Konuşalım. İkincisi Kar Adam mı yoksa Yalnız Konuşmalar mı?
SOYKA – Kar Adam,
mart başında çıktı. İkinci kitabımız o. Üçüncüsü Yalnız Konuşmalar. Martın
sonunda basıldı. Ama nisan başında hala raflarda değildi. Beceremedik pazarlama
işini.
KSE – Kar Adam
için Benhradyen tanımlaması var. Ben arka kapakta bunu okuyunca çok
heyecanlandım. Hazırlık yaptım, iyice konsantre oldum ve öyle başladım okumaya.
(Gülüşmeler)
SOYKA – Bizim
kitap değil seni heyecanlandıran o halde. Bernhard. (Gülüşmeler)
KSE – E,
Bernhardyen olmak bana göre Bernhard olmaktan daha zor.
SOYKA – Peki
başarılı mı? Kar Adam Bernhardyen olmayı hak ediyor mu?

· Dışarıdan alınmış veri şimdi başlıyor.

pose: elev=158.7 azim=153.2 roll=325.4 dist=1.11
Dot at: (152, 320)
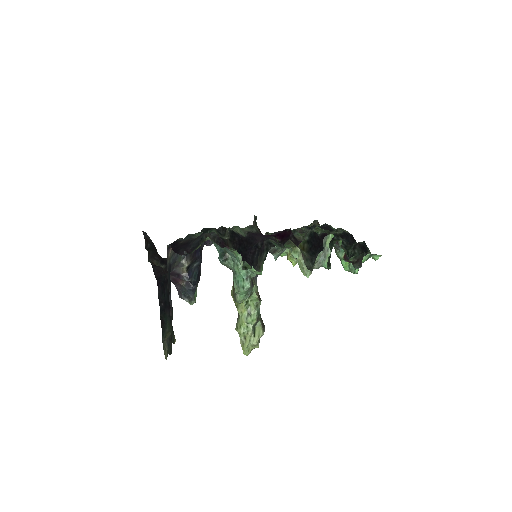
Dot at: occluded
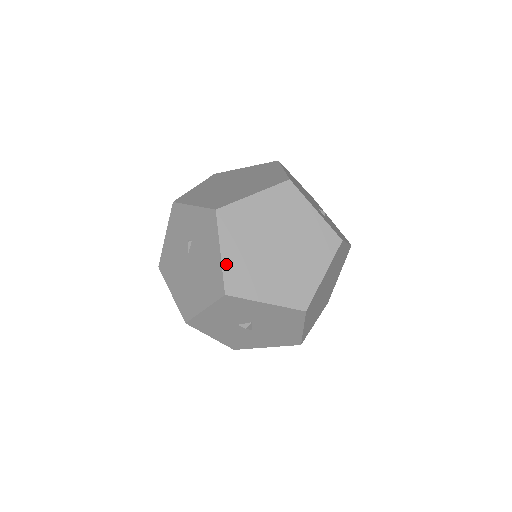
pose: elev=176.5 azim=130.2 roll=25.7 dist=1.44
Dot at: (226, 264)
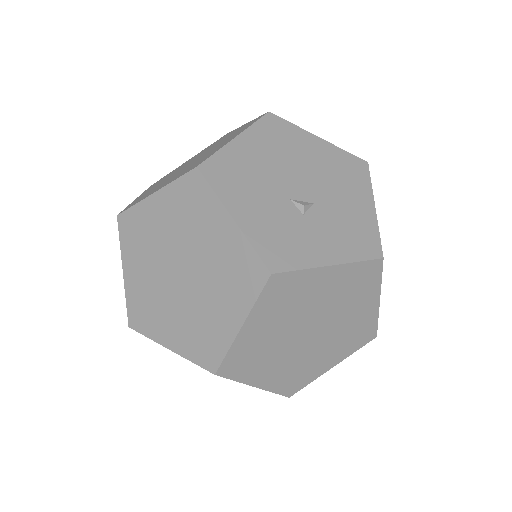
Dot at: (128, 288)
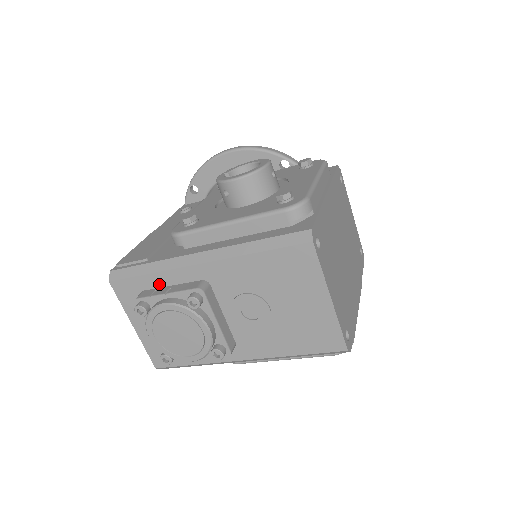
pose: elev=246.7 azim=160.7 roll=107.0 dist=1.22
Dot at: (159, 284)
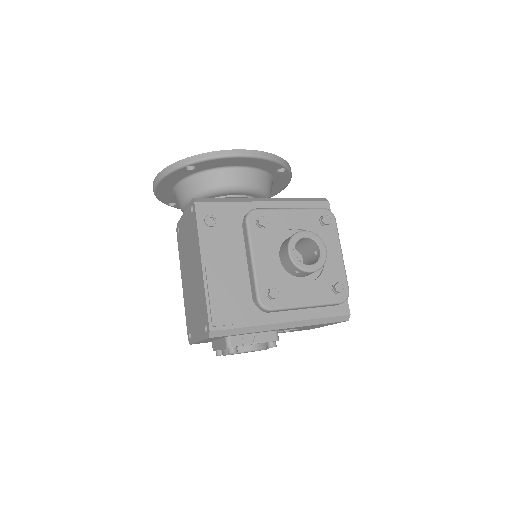
Dot at: (245, 334)
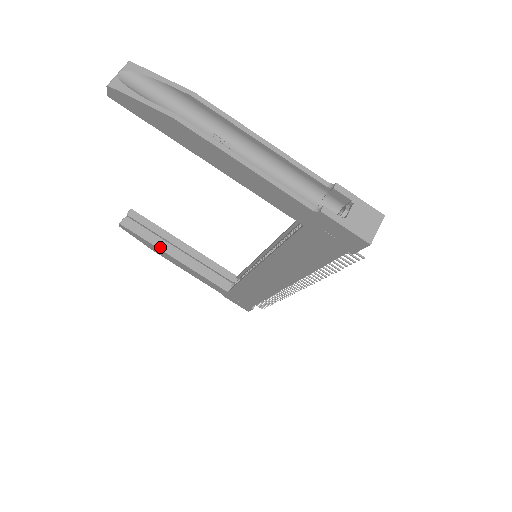
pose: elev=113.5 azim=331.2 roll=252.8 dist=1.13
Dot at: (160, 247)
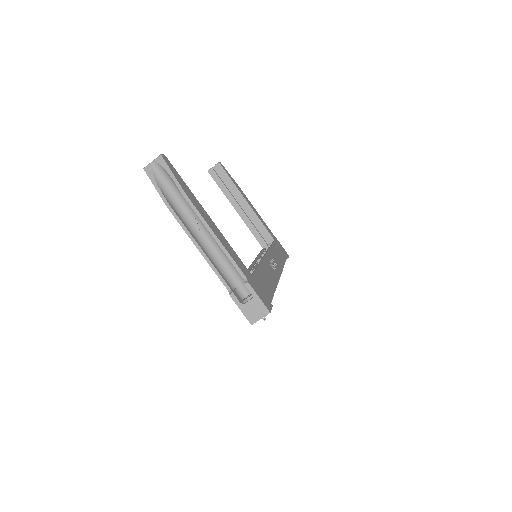
Dot at: (229, 198)
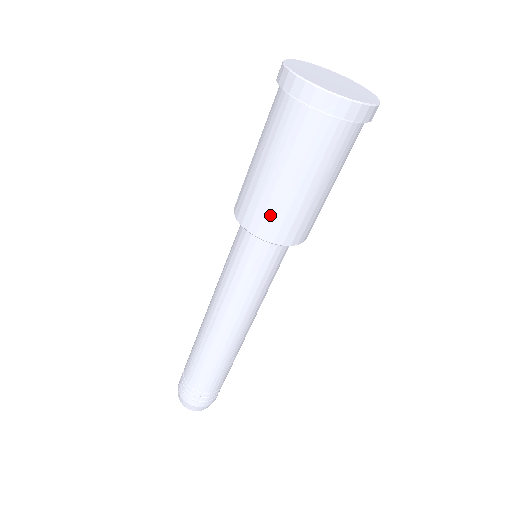
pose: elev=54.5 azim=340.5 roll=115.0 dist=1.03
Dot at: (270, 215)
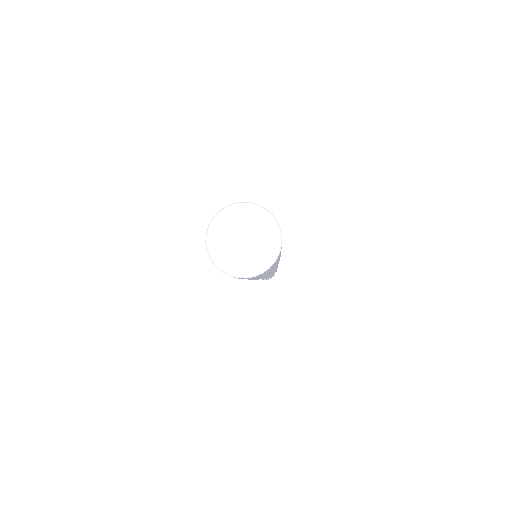
Dot at: occluded
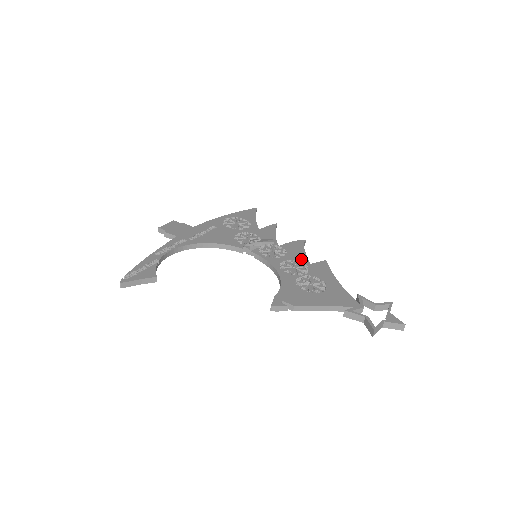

KSE – Soruları biz soruyoruz. (Gülüşmeler) Hızla sayfaları çevirdim. Her sayfadan bir iki cümle kalıyordu aklımda. Baktım. Paragraf var mı? Nerede ara verilmiş diye. Yoktu. Tek paragraftaydı bir roman. İşte dedim o anda. Okunacak kitap bu. Kapalı bir metin. Karamsar, felsefi...
MUH – Başlamak
cesaret istiyor yani. (Gülüşmeler)
SOYKA – Kapalı
bir metin olduğu su götürmez bir gerçek. Bernhard’ın izlerini arayacaksak tam
da öyle olmalı, değil mi?
MUH – Elbette.
SOYKA – Bir
yerlerde Bernhard için şöyle yazıyordu; okumaya istediğiniz yerinden
başlayabileceğiniz biri. Kar Adam’da çeviri geldikten sonra bunu denedim.
MUH – Sondan başa
doğru bile okunabilir mi diyorsun? (Gülüşmeler)
SOYKA – Ben
demiyorum. Bernhard’ı sevenler, - Bernhard sevilmez gerçi, bilenler demek daha
doğru- söylüyorlar. Ben yalnızca öyle mi
diye deneme yaptım. Her yerinden başlanılabiliyor mu kitaba diye...
KSE – Ve?
SOYKA – Ve,
öyleymiş. Kar Adam’ı yazan Albahari’nin de buna çok yaklaştığını gördüm. Ayrıca
karamsarlık, nefret gibi içimizi rahatlatacak özellikleri de var Kar Adam’ın.
(Gülüşmeler)
KSE – Ben
portakal suyuna çok takıldım.
MUH – Evet, ben
de... Hatta internette gezinirken gördüm, orijinal kapaklarında bile portakal
suyu vardı. Siz erimekte olan bir kar adam figürü seçmişsiniz. Kapağınız çok
farklıydı.
SOYKA – Karamsar
olsun istedim.
MUH – Ticari
kaygılarınız yok nasıl olsa. (Gülüşmeler)
SOYKA – Hikayeye
baksanıza. Kıta değiştiren bir göçmen, apayrı bir kültürün, ortamın içine
sızmaya çalışıyor ama nafile. Suda zeytinyağı gibi. Rengi de, ağırlığı da
farklı. Kendini yabancı bile duyumsayamıyor. Çok daha fazlası. Bu kitaba başka
nasıl bir kapak olurdu ki? Ben çok iyi seçtiğimizi düşünüyorum.
MUH – Dedim ya,
ticari kaygı yok.
KSE – Öteki
kitaplarla birlikte bakınca görsel olarak farklı bir biçimi oturtmuş gibisiniz.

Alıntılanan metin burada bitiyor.